Task |
Copy each line from the data that has the word "down" in it.

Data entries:
*** Block opens ***
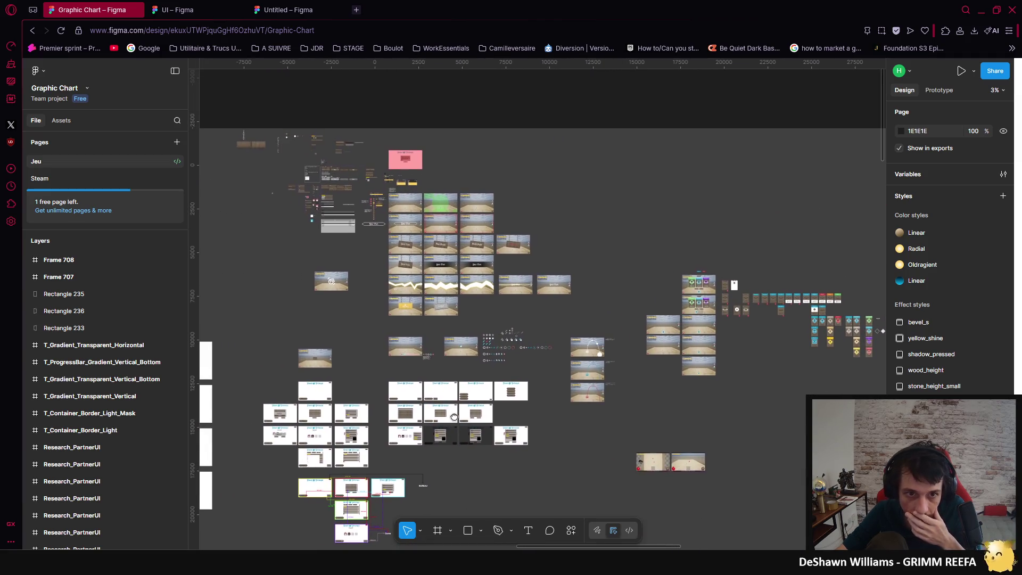
scroll(479, 378, "down", 10)
scroll(479, 377, "down", 5)
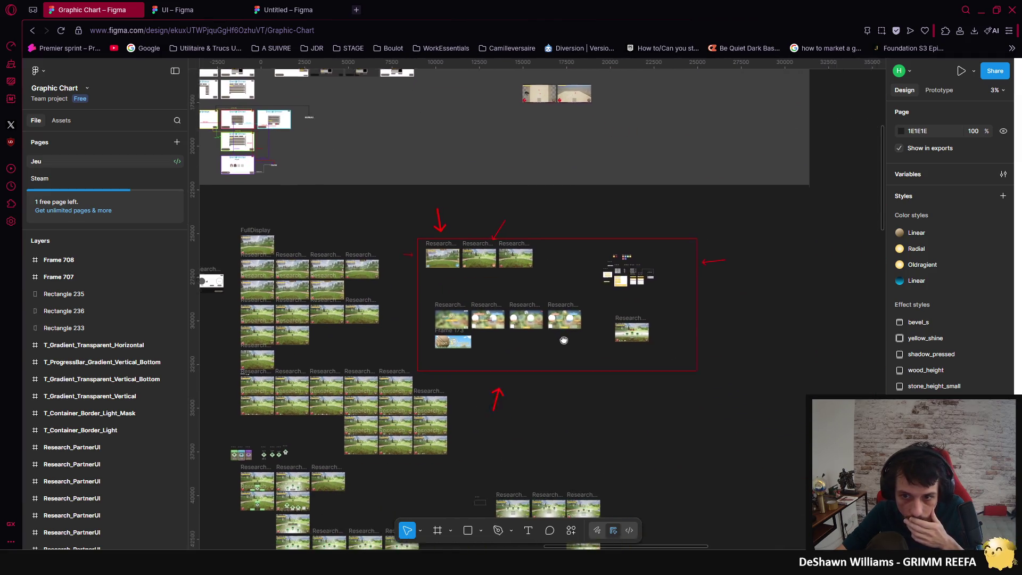
scroll(676, 286, "left", 3)
scroll(650, 472, "up", 5)
scroll(573, 413, "left", 3)
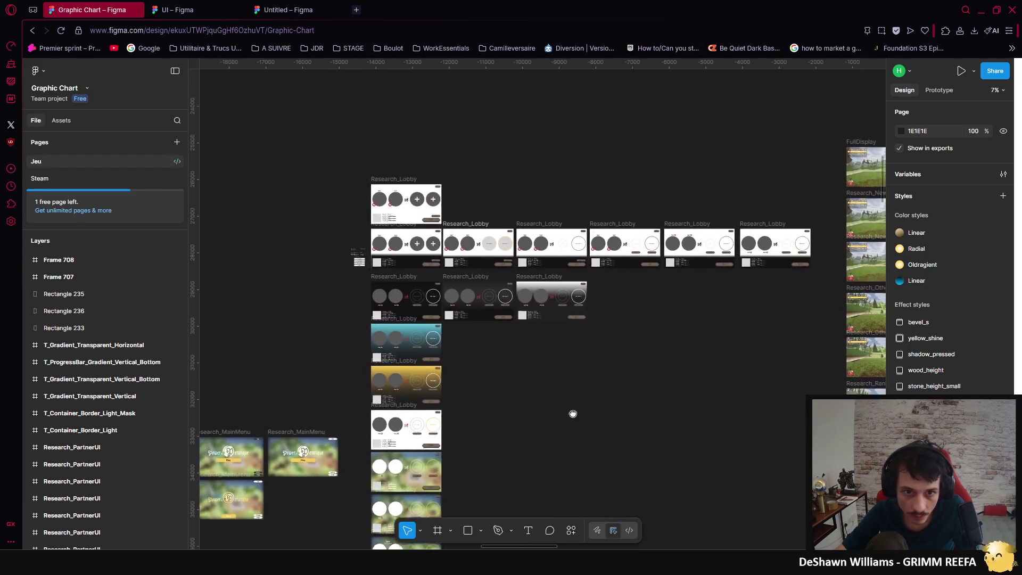
scroll(719, 484, "right", 4)
scroll(448, 315, "left", 3)
scroll(448, 315, "down", 8)
scroll(448, 315, "left", 8)
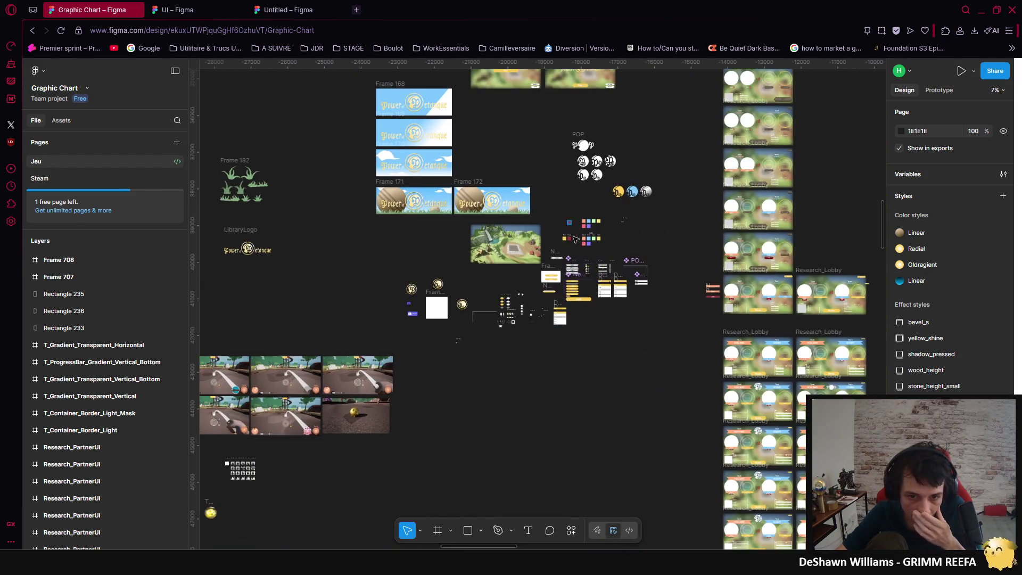
scroll(478, 360, "up", 10)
*** Block closes ***
Task response |
scroll(479, 378, "down", 10)
scroll(479, 377, "down", 5)
scroll(448, 315, "down", 8)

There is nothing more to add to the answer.